**EXERCISE DIRECTIONS**
Give the entries again exactly. Skip the pictures.

**SUPPLIED MATERIAL**
────────────────────

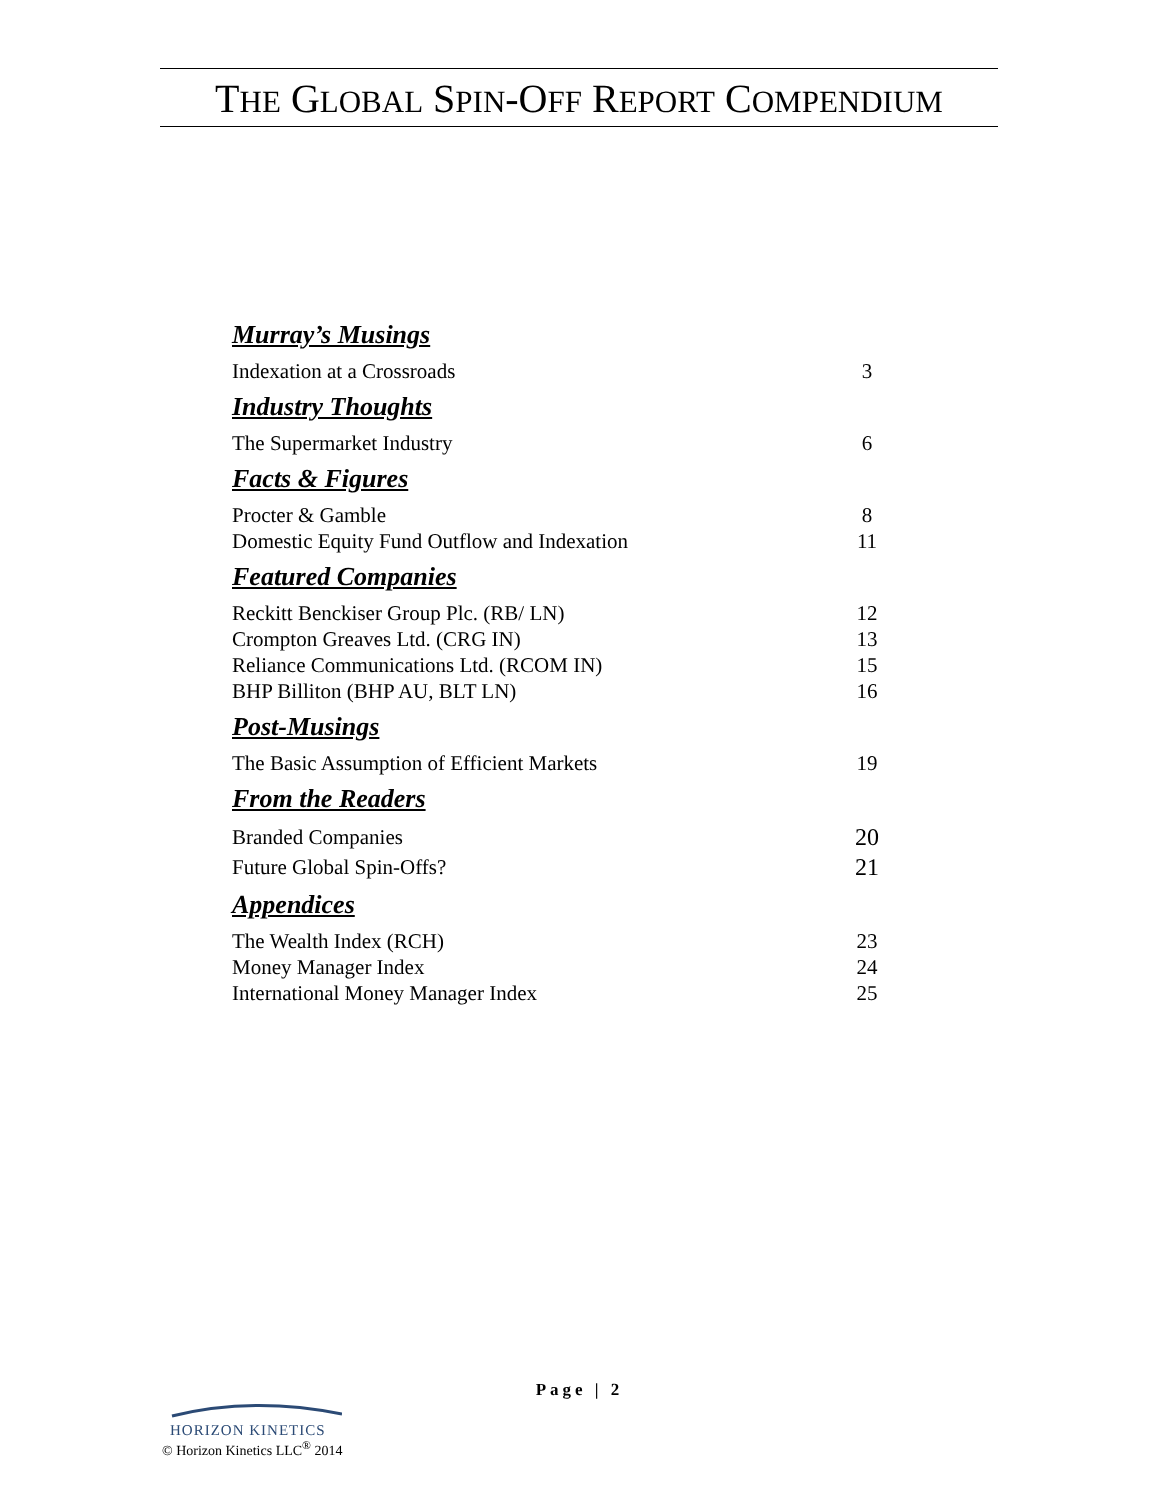THE GLOBAL SPIN-OFF REPORT COMPENDIUM
Murray’s Musings
Indexation at a Crossroads 3
Industry Thoughts
The Supermarket Industry 6
Facts & Figures
Procter & Gamble 8
Domestic Equity Fund Outflow and Indexation 11
Featured Companies
Reckitt Benckiser Group Plc. (RB/ LN) 12
Crompton Greaves Ltd. (CRG IN) 13
Reliance Communications Ltd. (RCOM IN) 15
BHP Billiton (BHP AU, BLT LN) 16
Post-Musings
The Basic Assumption of Efficient Markets 19
From the Readers
Branded Companies 20
Future Global Spin-Offs? 21
Appendices
The Wealth Index (RCH) 23
Money Manager Index 24
International Money Manager Index 25
Page | 2
HORIZON KINETICS
© Horizon Kinetics LLC<sup>®</sup> 2014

────────────────────

**SOLUTION FOR THIS EXERCISE**
THE GLOBAL SPIN-OFF REPORT COMPENDIUM
Murray’s Musings
Indexation at a Crossroads 3
Industry Thoughts
The Supermarket Industry 6
Facts & Figures
Procter & Gamble 8
Domestic Equity Fund Outflow and Indexation 11
Featured Companies
Reckitt Benckiser Group Plc. (RB/ LN) 12
Crompton Greaves Ltd. (CRG IN) 13
Reliance Communications Ltd. (RCOM IN) 15
BHP Billiton (BHP AU, BLT LN) 16
Post-Musings
The Basic Assumption of Efficient Markets 19
From the Readers
Branded Companies 20
Future Global Spin-Offs? 21
Appendices
The Wealth Index (RCH) 23
Money Manager Index 24
International Money Manager Index 25
Page | 2
HORIZON KINETICS
© Horizon Kinetics LLC<sup>®</sup> 2014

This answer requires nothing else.